CS 4445 A Term 2004 - Homework 2 and Project 2

Computer Science Department

CS 4445 Data Mining and Knowledge Discovery in Databases - A Term 2004
Homework and Project 2: Data Pre-processing, Mining, and Evaluation of Rules

PROF. CAROLINA RUIZ

DUE DATE: Part I (the individual homework assignment) is due on Tuesday, September 14th at 5:00 pm and Parts II.1 and II.2 (the individual+group project) are due on Sunday, September 26 2004 at 5 pm.

Project Description
Homework Assignment
Project Assignment
Project Submission and Due Date
Grading Criteria

HOMEWORK AND PROJECT DESCRIPTION

The purpose of this project is multi-fold:

To gain experience with the mining and evaluation of classification rules.
To gain experience with the mining of association rules.
To compare these two data mining techniques over two datasets.

Readings: Read in great detail Sections 4.1, 4.4, 4.5 and 6.2 from your textbook.

INDIVIDUAL HOMEWORK ASSIGNMENT

See solutions to the classification rules part and the association rules part of this HW by Min Song.

Consider the following subset of the Mushroom dataset.

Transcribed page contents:
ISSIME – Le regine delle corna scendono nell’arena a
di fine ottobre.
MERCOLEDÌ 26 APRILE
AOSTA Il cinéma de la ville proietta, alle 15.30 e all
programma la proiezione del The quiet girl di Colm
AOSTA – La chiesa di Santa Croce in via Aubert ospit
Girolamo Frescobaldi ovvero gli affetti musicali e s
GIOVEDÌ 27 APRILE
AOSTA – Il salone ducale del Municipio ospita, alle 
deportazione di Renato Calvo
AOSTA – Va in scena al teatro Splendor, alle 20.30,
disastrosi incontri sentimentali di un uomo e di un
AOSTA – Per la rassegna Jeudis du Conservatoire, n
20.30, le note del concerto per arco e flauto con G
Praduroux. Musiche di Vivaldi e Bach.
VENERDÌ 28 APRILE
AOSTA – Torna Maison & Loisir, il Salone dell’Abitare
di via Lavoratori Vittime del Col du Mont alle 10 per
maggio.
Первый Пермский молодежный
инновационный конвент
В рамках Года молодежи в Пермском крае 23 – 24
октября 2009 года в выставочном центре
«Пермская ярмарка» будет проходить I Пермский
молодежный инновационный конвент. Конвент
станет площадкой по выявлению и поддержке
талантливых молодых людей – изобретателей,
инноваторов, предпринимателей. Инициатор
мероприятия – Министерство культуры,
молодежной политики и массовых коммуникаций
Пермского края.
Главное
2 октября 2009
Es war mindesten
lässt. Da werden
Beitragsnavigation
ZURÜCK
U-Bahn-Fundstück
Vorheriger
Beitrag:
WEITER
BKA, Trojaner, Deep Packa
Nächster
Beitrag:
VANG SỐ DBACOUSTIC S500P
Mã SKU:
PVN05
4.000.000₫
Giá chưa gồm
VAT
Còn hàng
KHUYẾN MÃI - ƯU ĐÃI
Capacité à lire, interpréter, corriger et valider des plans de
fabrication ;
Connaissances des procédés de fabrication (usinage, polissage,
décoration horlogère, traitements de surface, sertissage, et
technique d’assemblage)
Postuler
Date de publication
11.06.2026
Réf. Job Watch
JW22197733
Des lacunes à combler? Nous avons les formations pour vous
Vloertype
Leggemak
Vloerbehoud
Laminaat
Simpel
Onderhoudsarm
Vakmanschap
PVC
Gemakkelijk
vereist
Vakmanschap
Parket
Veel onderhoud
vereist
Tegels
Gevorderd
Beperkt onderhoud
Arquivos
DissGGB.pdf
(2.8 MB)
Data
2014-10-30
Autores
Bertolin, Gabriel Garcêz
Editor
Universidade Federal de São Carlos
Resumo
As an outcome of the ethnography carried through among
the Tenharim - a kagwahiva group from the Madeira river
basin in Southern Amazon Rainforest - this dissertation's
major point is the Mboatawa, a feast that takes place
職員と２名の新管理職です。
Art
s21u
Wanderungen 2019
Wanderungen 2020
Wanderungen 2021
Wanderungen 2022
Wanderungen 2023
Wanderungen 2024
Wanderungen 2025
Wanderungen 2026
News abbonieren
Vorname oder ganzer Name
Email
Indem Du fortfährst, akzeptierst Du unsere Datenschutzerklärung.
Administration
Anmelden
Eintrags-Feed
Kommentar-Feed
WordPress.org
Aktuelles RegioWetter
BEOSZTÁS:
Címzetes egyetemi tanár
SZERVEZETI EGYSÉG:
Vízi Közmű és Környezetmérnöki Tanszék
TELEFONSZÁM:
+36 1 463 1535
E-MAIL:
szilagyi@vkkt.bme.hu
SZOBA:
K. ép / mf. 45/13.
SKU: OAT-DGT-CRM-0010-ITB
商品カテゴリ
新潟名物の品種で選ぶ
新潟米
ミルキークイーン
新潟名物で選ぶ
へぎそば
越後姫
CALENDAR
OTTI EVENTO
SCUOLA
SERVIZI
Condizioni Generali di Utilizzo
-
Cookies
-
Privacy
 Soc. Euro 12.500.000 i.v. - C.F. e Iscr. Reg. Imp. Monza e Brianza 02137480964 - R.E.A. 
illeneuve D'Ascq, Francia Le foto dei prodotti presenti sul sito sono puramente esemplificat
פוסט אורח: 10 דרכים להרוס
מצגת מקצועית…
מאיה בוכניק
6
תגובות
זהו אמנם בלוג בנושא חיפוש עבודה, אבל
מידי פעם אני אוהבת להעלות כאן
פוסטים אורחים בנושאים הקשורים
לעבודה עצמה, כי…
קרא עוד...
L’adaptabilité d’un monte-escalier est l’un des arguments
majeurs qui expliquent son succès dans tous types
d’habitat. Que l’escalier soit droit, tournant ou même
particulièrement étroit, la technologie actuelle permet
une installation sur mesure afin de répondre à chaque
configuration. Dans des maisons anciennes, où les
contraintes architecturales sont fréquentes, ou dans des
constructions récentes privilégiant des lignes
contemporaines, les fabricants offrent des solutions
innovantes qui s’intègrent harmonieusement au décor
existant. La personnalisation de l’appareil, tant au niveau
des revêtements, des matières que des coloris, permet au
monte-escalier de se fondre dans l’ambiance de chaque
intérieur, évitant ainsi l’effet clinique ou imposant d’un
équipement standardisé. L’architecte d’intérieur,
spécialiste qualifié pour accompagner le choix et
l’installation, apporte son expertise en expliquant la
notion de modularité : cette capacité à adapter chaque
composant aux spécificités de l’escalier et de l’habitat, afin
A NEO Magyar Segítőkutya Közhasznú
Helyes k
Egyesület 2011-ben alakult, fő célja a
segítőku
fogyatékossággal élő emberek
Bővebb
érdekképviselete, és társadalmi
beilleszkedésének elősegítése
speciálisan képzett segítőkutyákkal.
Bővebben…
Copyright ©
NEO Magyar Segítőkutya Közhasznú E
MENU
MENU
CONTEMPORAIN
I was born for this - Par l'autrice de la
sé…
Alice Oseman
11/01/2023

Your tasks >>
1 - In the homework page, what text runs from "DUE DATE: Part" through "2004 at 5 pm."? Reproduce it verbatim, beginning at the words that contain the first of these and stopping after the second.
2 - Answer these from the homework page:
(a) When is Part I due?
(b) Which textbook sections are assigned as reading?
(c) Who is named as the author of the solutions?

Answer section >>
1 -
DUE DATE: Part I (the individual homework assignment) is due on Tuesday, September 14th at 5:00 pm and Parts II.1 and II.2 (the individual+group project) are due on Sunday, September 26 2004 at 5 pm.

2 -
(a) Tuesday, September 14th at 5:00 pm
(b) Sections 4.1, 4.4, 4.5 and 6.2
(c) Min Song